Et aujourd’hui, c’est peut-être là le réel enjeu d’avenir du PvP dans les MMORPG : les affrontements entre joueurs n’ont de réel sens (d’impact émotionnel et ludique) que quand ils nous permettent d’affronter d’autres « individus », qu’on considère comme tels. C’est-à-dire dans un environnement où les autres joueurs ont une vraie place à « jouer » comme alliés ou comme adversaires et quand le PvP s’inscrit dans un gameplay plus global qui laisse davantage de place aux interactions sociales.
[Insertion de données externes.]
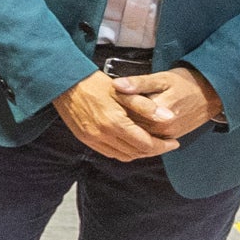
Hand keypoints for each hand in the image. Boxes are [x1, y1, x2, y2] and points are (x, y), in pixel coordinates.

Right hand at [54, 71, 181, 161]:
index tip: (174, 142)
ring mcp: (92, 139)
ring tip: (150, 144)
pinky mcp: (85, 139)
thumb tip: (169, 117)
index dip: (163, 146)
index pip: (146, 144)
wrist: (64, 83)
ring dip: (139, 153)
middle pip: (136, 153)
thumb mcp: (124, 91)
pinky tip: (130, 143)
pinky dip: (123, 152)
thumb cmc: (95, 83)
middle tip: (165, 144)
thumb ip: (147, 106)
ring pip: (123, 156)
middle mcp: (103, 135)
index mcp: (114, 123)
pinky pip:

On découvrira dans les prochaines semaines comment New World entend maintenant articuler ses (nouvelles) mécaniques sociales, PvE et PvP, mais on sait que le MMO entend placer le jeu de groupe au coeur de son gameplay (où l’artisanat et l’exploration doivent occuper une place aussi importante que le combat pour in fine ériger des campements qui deviendront des villes). Peut-être faut-il y voir une base judicieuse pour construire des mécaniques PvP efficaces, même si ces mécaniques sont « organisées et structurées ».